[Saved entries]
==========

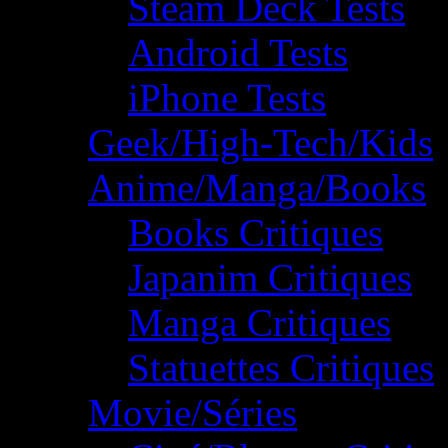
Steam Deck Tests
Android Tests
iPhone Tests
Geek/High-Tech/Kids
Anime/Manga/Books
Books Critiques
Japanim Critiques
Manga Critiques
Statuettes Critiques
Movie/Séries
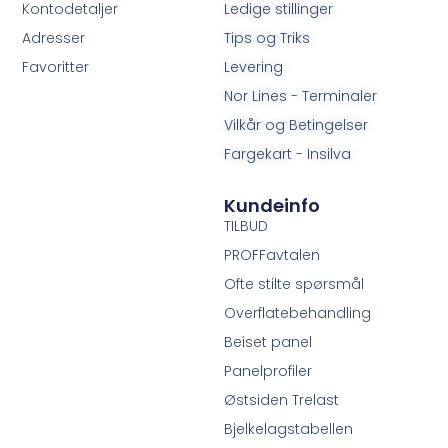
Kontodetaljer
Ledige stillinger
Adresser
Tips og Triks
Favoritter
Levering
Nor Lines - Terminaler
Vilkår og Betingelser
Fargekart - Insilva
Kundeinfo
TILBUD
PROFFavtalen
Ofte stilte spørsmål
Overflatebehandling
Beiset panel
Panelprofiler
Østsiden Trelast
Bjelkelagstabellen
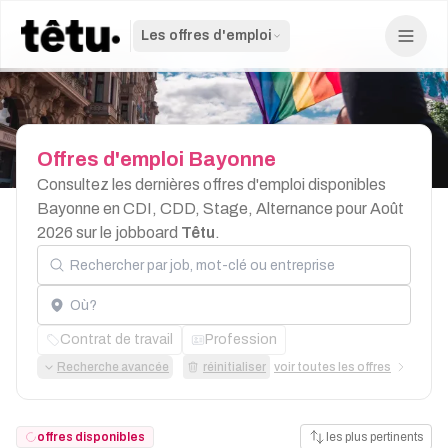
Les offres d'emploi
Offres
d'emploi
Bayonne
Consultez les dernières offres d'emploi disponibles
Bayonne en CDI, CDD, Stage, Alternance pour Août
2026 sur le jobboard
Têtu
.
Rechercher par job, mot-clé ou entreprise
Localisation
Contrat de travail
Profession
Recherche avancée
réinitialiser
voir toutes les offres
offres disponibles
les plus pertinents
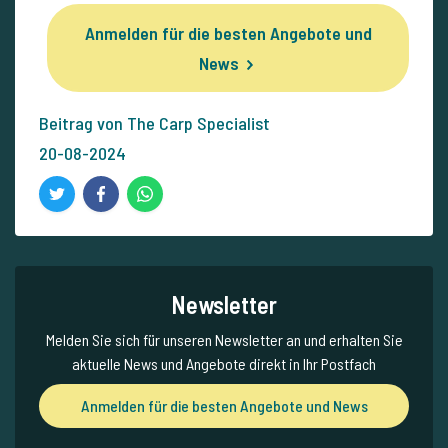
Anmelden für die besten Angebote und
News
Beitrag von The Carp Specialist
20-08-2024
Newsletter
Melden Sie sich für unseren Newsletter an und erhalten Sie
aktuelle News und Angebote direkt in Ihr Postfach
Anmelden für die besten Angebote und News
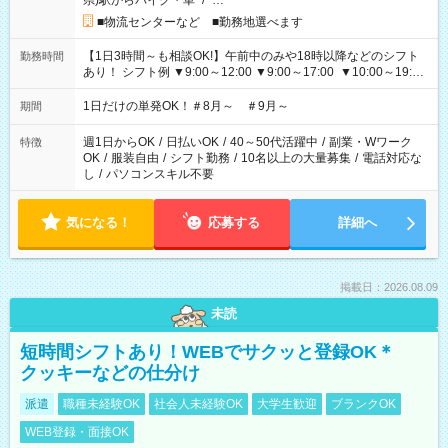
県)駅からバイク・車
/
…
■物流センターなど ■勤務地選べます
【1日3時間～も相談OK!】午前中のみや18時以降などのシフト
勤務時間
あり！ シフト例 ▼9:00～12:00 ▼9:00～17:00 ▼10:00～19:00
▼18:00～21:00
1日だけの単発OK！＃8月～ ＃9月～
期間
週1日からOK
/
日払いOK
/
40～50代活躍中
/
副業・Wワーク
特徴
OK
/
服装自由
/
シフト勤務
/
10名以上の大量募集
/
電話対応な
し
/
パソコンスキル不要
気になる！
応募する
詳細へ
掲載日：2026.08.09
未読
短時間シフトあり！WEBでサクッと登録OK＊
クッキーなどの仕分け
派遣
職種未経験OK
社会人未経験OK
大学生歓迎
ブランクOK
WEB登録・面接OK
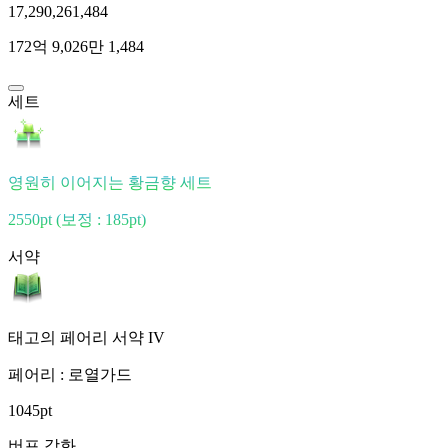
17,290,261,484
172억 9,026만 1,484
세트
영원히 이어지는 황금향 세트
2550pt
(보정 : 185pt)
서약
태고의 페어리 서약 IV
페어리 : 로열가드
1045pt
버프 강화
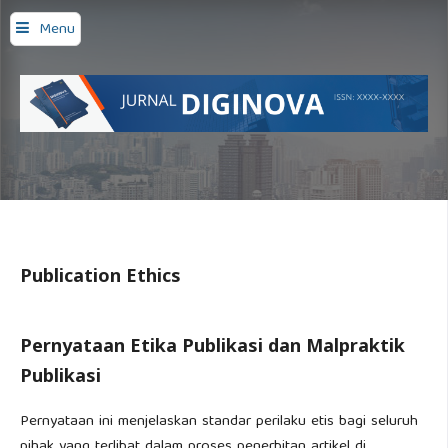
Menu
Publication Ethics
Pernyataan Etika Publikasi dan Malpraktik
Publikasi
Pernyataan ini menjelaskan standar perilaku etis bagi seluruh
pihak yang terlibat dalam proses penerbitan artikel di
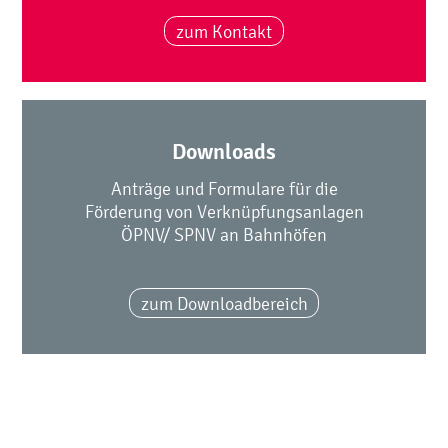
zum Kontakt
Downloads
Anträge und Formulare für die
Förderung von Verknüpfungsanlagen
ÖPNV/ SPNV an Bahnhöfen
zum Downloadbereich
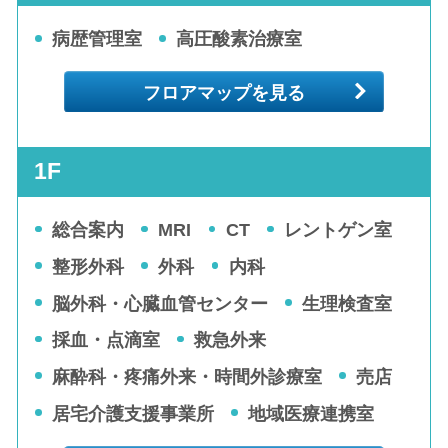
病歴管理室
高圧酸素治療室
フロアマップを見る
1F
総合案内
MRI
CT
レントゲン室
整形外科
外科
内科
脳外科・心臓血管センター
生理検査室
採血・点滴室
救急外来
麻酔科・疼痛外来・時間外診療室
売店
居宅介護支援事業所
地域医療連携室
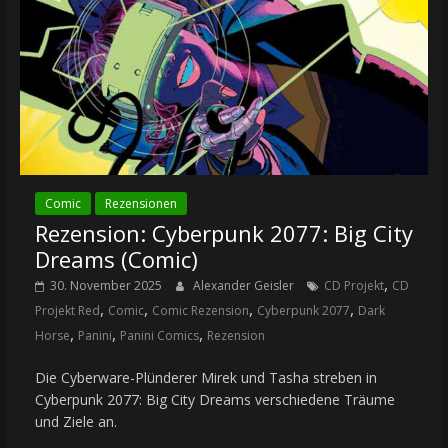
Comic
Rezensionen
Rezension: Cyberpunk 2077: Big City
Dreams (Comic)
,
30. November 2025
Alexander Geisler
CD Projekt
CD
,
,
,
,
Projekt Red
Comic
Comic Rezension
Cyberpunk 2077
Dark
,
,
,
Horse
Panini
Panini Comics
Rezension
Die Cyberware-Plünderer Mirek und Tasha streben in
Cyberpunk 2077: Big City Dreams verschiedene Träume
und Ziele an.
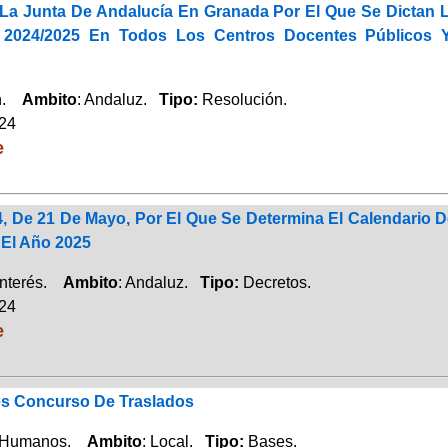
 La Junta De Andalucía En Granada Por El Que Se Dictan 
 2024/2025 En Todos Los Centros Docentes Públicos 
ón.
Ambito
: Andaluz.
Tipo:
Resolución.
024
e
4, De 21 De Mayo, Por El Que Se Determina El Calendario
 El Año 2025
Interés.
Ambito
: Andaluz.
Tipo:
Decretos.
024
e
s Concurso De Traslados
 Humanos.
Ambito
: Local.
Tipo:
Bases.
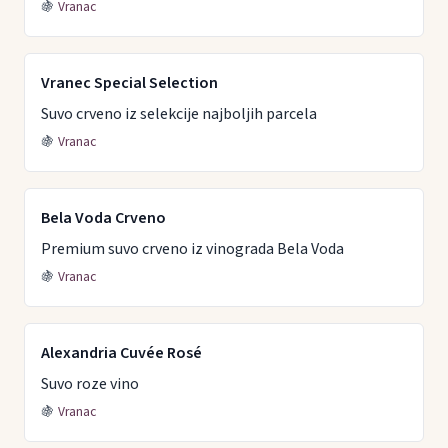
🍇
Vranac
Vranec Special Selection
Suvo crveno iz selekcije najboljih parcela
🍇
Vranac
Bela Voda Crveno
Premium suvo crveno iz vinograda Bela Voda
🍇
Vranac
Alexandria Cuvée Rosé
Suvo roze vino
🍇
Vranac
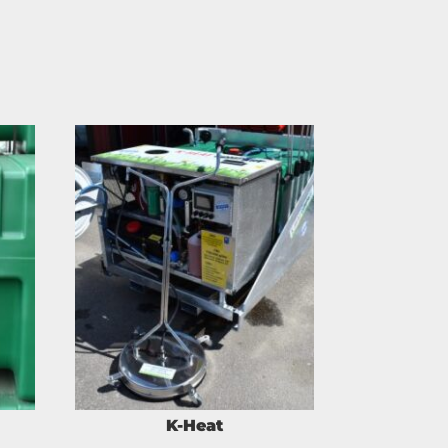
K-Heat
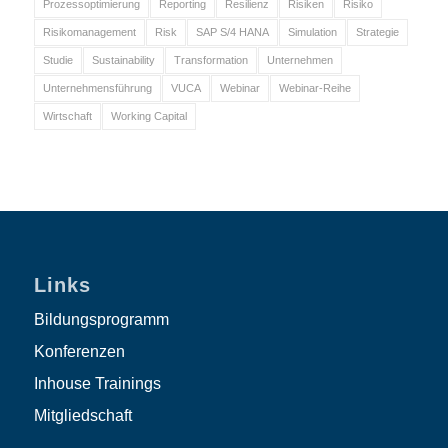
Prozessoptimierung
Reporting
Resilienz
Risiken
Risiko
Risikomanagement
Risk
SAP S/4 HANA
Simulation
Strategie
Studie
Sustainability
Transformation
Unternehmen
Unternehmensführung
VUCA
Webinar
Webinar-Reihe
Wirtschaft
Working Capital
Links
Bildungsprogramm
Konferenzen
Inhouse Trainings
Mitgliedschaft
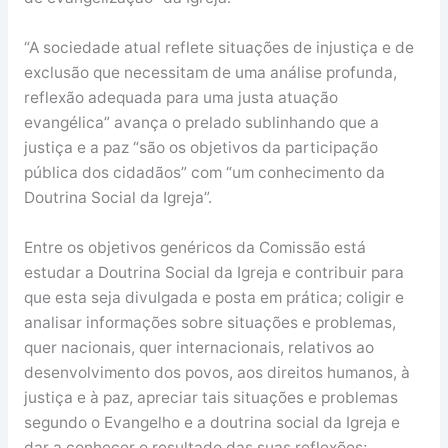
“A sociedade atual reflete situações de injustiça e de
exclusão que necessitam de uma análise profunda,
reflexão adequada para uma justa atuação
evangélica” avança o prelado sublinhando que a
justiça e a paz “são os objetivos da participação
pública dos cidadãos” com “um conhecimento da
Doutrina Social da Igreja”.
Entre os objetivos genéricos da Comissão está
estudar a Doutrina Social da Igreja e contribuir para
que esta seja divulgada e posta em prática; coligir e
analisar informações sobre situações e problemas,
quer nacionais, quer internacionais, relativos ao
desenvolvimento dos povos, aos direitos humanos, à
justiça e à paz, apreciar tais situações e problemas
segundo o Evangelho e a doutrina social da Igreja e
dar a conhecer o resultado das suas reflexões;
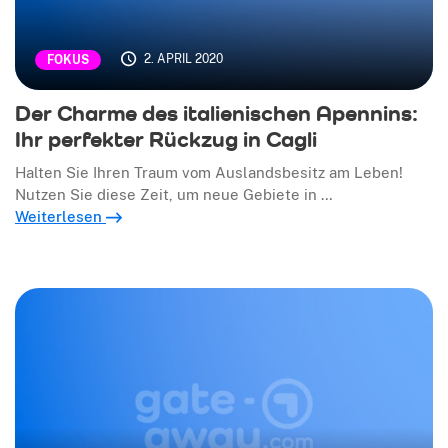
2. APRIL 2020
FOKUS
Der Charme des italienischen Apennins:
Ihr perfekter Rückzug in Cagli
Halten Sie Ihren Traum vom Auslandsbesitz am Leben!
Nutzen Sie diese Zeit, um neue Gebiete in …
Weiterlesen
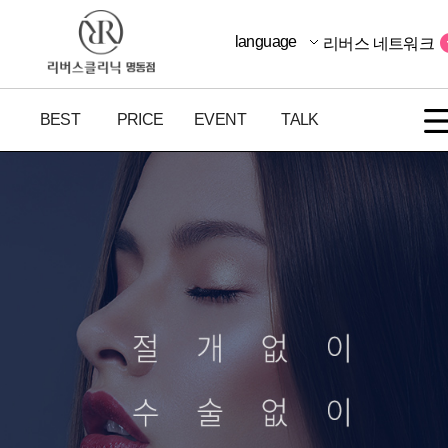
language
리버스 네트워크
BEST
PRICE
EVENT
TALK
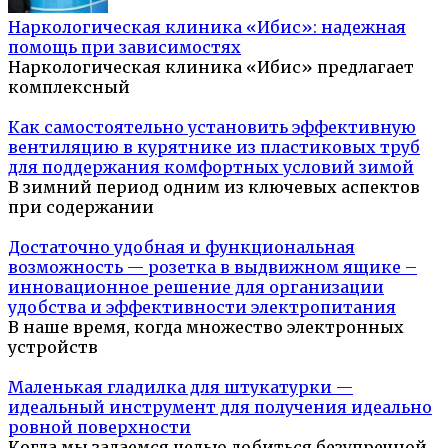
Наркологическая клиника «Ибис»: надежная
помощь при зависимостях
Наркологическая клиника «Ибис» предлагает
комплексный
Как самостоятельно установить эффективную
вентиляцию в курятнике из пластиковых труб
для поддержания комфортных условий зимой
В зимний период одним из ключевых аспектов
при содержании
Достаточно удобная и функциональная
возможность — розетка в выдвижном ящике –
инновационное решение для организации
удобства и эффективности электропитания
В наше время, когда множество электронных
устройств
Маленькая гладилка для штукатурки —
идеальный инструмент для получения идеально
ровной поверхности
Когда мы задаемся целью добиться безупречной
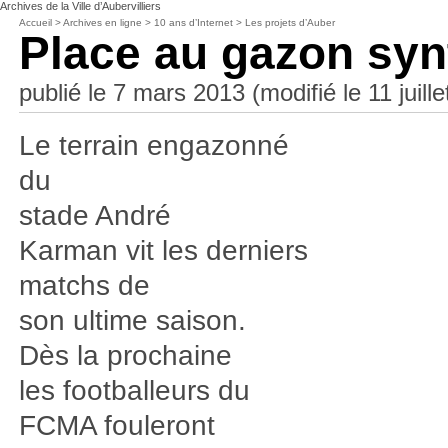
Archives de la Ville d’Aubervilliers
Accueil
>
Archives en ligne
>
10 ans d’Internet
>
Les projets d’Auber
Place au gazon syn
publié le 7 mars 2013 (modifié le 11 juill
Le terrain engazonné
du
stade André
Karman vit les derniers
matchs de
son ultime saison.
Dès la prochaine
les footballeurs du
FCMA fouleront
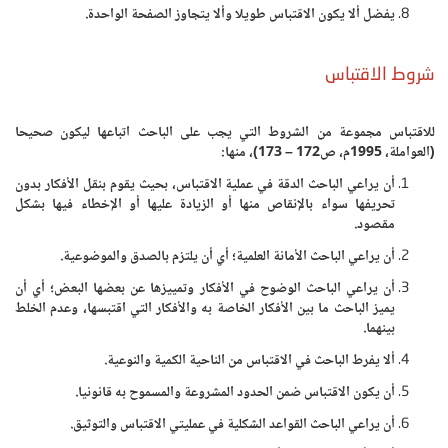
يفضل ألا يكون الاقتباس طويلا وألا يتجاوز الصفحة الواحدة.
شروط الاقتباس
للاقتباس مجموعة من الشروط التي يجب على الباحث اتباعها ليكون صحيحا
(العواملة، 1995م، ص172 – 173)، منها:
أن يراعي الباحث الدقة في عملية الاقتباس، بحيث يقوم بنقل الأفكار بدون
تحريفها سواء بالإنقاص منها أو الزيادة عليها أو الإخطاء فيها بشكل
مقصود.
أن يراعي الباحث الأمانة العلمية؛ أي أن يلتزم بالصدق والموضوعية.
أن يراعي الباحث الوضوح في الأفكار وتمييزها عن بعضها البعض؛ أي أن
يميز الباحث ما بين الأفكار الخاصة به والأفكار التي اقتبسها، وعدم الخلط
بينهما.
ألا يفرط الباحث في الاقتباس من الناحية الكمية والنوعية.
أن يكون الاقتباس ضمن الحدود المشروعة والمسموح به قانونيا.
أن يراعي الباحث القواعد الشكلية في عمليتي الاقتباس والتوثيق.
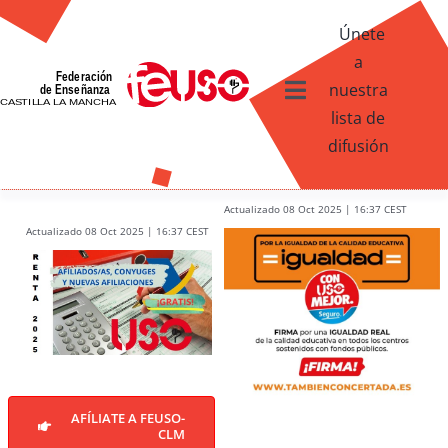
Skip
Únete
to
a
content
nuestra
Toggle
lista de
Navigation
difusión
Ventajas afiliados USO
¿Qué te ofrece FEUSO?
Actualizado 08 Oct 2025 | 16:37 CEST
Actualizado 08 Oct 2025 | 16:37 CEST
Contacto
AFÍLIATE A FEUSO-
CLM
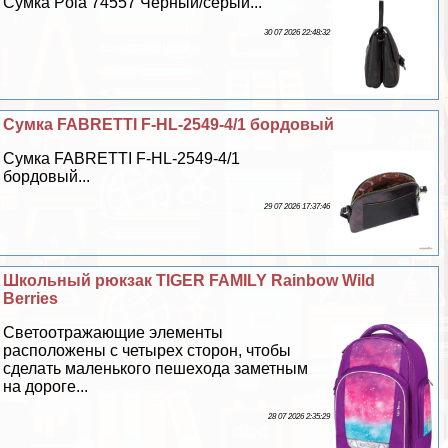
Сумка Pola 74557 Черный/серый...
30 07 2026 22:48:32
Сумка FABRETTI F-HL-2549-4/1 бордовый
Сумка FABRETTI F-HL-2549-4/1
бордовый...
29 07 2026 17:37:46
Школьный рюкзак TIGER FAMILY Rainbow Wild
Berries
Светоотражающие элементы
расположены с четырех сторон, чтобы
сделать маленького пешехода заметным
на дороге...
28 07 2026 2:35:29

==========

*WHAT IS BEING ASKED*
Reproduce the lines of the saved entries from the first one through the line containing "les plus pertinents", including both ends. Leave the pictures out of your answer.

*OUTPUT*
Steam Deck Tests
Android Tests
iPhone Tests
Geek/High-Tech/Kids
Anime/Manga/Books
Books Critiques
Japanim Critiques
Manga Critiques
Statuettes Critiques
Movie/Séries
Kontodetaljer
Ledige stillinger
Adresser
Tips og Triks
Favoritter
Levering
Nor Lines - Terminaler
Vilkår og Betingelser
Fargekart - Insilva
Kundeinfo
TILBUD
PROFFavtalen
Ofte stilte spørsmål
Overflatebehandling
Beiset panel
Panelprofiler
Østsiden Trelast
Bjelkelagstabellen
Les offres d'emploi
Offres
d'emploi
Bayonne
Consultez les dernières offres d'emploi disponibles
Bayonne en CDI, CDD, Stage, Alternance pour Août
2026 sur le jobboard
Têtu
.
Rechercher par job, mot-clé ou entreprise
Localisation
Contrat de travail
Profession
Recherche avancée
réinitialiser
voir toutes les offres
offres disponibles
les plus pertinents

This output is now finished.